Que la práctica del toreo es actividad de alto riesgo, a estas alturas y viendo los partes médicos que pespuntean la temporada, no creo que nadie lo ponga en tela de juicio. Pero si además, a las dificultades propias que plantea la bravura de las reses, se le van añadiendo otras como es el incremento del volumen del toro o la cada vez más evidente aparatosidad de las caras -astilargos y buidos pitones, para entendernos-, hay que reconocer que las dificultades aumentan de forma peligrosa atentando claramente a la ley de la proporcionalidad con el espada.
Y vaya por delante que no se trata de ponerse estupendos y exigir comportamientos liberadores con quienes han elegido libremente la práctica del arte de la lidia, pero sí poner sobre el tapete de la lógica, que los excesos, tanto cuando se produce por demasía como cuando buscan una comodidad impropia con la propia naturaleza del toreo, son nocivos. Y últimamente se está percibiendo que el péndulo se está inclinando hacia el lado de la exageración. No sólo en las corridas de toros de las grandes ferias, que también, sino en plazas de segunda o tercera, donde está saliendo el toro de plazas de mayor rango, como también está ocurriendo en las novilladas con picadores y, lo que ya no tiene defensa, es que ocurra en festejos de promoción.

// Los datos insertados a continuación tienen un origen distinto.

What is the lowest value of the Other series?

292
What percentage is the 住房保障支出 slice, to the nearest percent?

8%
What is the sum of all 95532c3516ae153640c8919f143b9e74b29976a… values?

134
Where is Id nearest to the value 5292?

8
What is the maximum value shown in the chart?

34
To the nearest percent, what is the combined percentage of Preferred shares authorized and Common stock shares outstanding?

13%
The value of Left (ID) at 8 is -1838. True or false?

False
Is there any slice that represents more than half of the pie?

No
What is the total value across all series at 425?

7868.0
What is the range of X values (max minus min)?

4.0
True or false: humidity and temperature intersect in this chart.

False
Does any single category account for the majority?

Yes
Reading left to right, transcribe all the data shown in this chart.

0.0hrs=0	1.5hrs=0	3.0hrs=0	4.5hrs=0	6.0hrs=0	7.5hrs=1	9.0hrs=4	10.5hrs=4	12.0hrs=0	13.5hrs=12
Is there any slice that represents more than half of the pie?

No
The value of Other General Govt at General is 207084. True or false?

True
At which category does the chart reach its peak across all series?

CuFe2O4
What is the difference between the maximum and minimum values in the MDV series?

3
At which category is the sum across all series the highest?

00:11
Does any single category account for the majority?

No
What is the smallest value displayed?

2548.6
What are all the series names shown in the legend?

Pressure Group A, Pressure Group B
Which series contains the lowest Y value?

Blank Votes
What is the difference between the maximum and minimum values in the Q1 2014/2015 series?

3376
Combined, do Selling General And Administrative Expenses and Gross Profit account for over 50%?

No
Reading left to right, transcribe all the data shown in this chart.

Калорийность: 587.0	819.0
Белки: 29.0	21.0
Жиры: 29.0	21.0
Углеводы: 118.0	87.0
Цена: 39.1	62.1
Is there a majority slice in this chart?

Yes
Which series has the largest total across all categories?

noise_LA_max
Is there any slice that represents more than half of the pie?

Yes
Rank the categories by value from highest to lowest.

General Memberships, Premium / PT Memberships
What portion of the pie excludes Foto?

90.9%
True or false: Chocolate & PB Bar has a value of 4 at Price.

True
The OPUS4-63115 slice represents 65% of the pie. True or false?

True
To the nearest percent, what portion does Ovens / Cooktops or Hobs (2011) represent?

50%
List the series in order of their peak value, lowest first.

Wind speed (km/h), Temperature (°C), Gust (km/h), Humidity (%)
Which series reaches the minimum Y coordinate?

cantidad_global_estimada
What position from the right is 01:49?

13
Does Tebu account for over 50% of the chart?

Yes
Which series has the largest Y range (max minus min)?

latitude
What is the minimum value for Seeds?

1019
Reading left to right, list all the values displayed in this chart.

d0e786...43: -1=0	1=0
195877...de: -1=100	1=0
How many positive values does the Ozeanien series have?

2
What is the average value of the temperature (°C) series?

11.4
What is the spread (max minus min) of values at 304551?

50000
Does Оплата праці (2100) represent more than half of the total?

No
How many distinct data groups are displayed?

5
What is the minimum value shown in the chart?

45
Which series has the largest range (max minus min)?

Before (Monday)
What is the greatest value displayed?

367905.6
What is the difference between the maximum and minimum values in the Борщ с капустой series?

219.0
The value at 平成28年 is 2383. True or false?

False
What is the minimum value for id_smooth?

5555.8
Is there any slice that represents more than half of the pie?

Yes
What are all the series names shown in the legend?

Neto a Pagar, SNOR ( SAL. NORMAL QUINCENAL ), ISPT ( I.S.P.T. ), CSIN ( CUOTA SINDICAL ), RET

Afortunadamente, y gracias al esfuerzo que están haciendo las televisiones autonómicas, estamos teniendo la oportunidad de ver muchos festejos auspiciados por las Escuelas Taurinas. Y es aquí y en las novilladas con picadores, donde quiero poner el acento de esta denuncia. Se están lidiando erales con el trapío de utreros, y novillos con trapío de toros. Sin querer relacionar esta realidad de forma expresa (tampoco lo descarten) con los percances que han sufrido el becerrista Roberto Cordero o los novilleros Daniel Artazos, Sergio Rollón, Mario Vilau, Julio Norte o Mario Arruza, por citar los más aparatosos, sí pedir una reflexión que corrija estos excesos que no benefician ni a la estética ni a la ética de la práctica del toreo.